▶ [WORK INSTRUCTIONS]
State how many lines in these records contain the word "that", and nothing else.

▶ [AVAILABLE RECORDS]
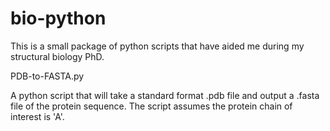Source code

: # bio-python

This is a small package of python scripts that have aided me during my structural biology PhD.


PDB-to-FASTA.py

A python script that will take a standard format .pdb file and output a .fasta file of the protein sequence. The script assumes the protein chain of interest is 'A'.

...

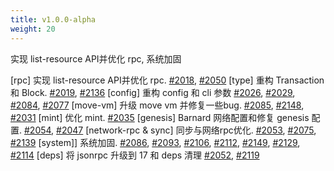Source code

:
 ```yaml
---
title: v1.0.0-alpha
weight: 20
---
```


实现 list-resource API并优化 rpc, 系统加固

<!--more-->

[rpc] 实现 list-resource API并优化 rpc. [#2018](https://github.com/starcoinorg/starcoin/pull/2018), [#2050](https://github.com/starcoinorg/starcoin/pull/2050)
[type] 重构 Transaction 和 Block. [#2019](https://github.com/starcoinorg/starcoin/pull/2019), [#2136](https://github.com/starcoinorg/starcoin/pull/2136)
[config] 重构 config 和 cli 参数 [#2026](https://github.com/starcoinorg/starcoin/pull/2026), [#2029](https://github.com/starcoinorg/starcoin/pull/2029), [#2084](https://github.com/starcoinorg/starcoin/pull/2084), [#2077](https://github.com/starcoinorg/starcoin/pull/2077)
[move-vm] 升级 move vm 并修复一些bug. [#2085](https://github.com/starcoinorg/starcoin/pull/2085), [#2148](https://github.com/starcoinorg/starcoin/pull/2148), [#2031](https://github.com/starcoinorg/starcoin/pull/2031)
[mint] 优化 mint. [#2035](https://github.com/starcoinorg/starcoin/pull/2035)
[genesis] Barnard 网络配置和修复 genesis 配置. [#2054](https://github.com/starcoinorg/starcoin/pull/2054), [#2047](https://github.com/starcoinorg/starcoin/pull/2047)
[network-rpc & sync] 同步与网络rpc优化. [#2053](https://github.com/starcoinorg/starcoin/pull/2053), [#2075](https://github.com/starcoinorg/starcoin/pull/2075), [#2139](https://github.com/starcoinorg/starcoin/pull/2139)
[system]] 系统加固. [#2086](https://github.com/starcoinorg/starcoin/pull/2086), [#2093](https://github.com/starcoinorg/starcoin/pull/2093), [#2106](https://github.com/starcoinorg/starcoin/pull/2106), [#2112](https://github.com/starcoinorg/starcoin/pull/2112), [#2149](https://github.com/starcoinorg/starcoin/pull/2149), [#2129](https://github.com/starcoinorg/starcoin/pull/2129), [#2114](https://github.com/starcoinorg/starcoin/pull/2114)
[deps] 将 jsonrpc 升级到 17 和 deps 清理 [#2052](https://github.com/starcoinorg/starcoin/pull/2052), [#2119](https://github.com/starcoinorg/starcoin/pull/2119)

▶ [WORKED SOLUTION]
2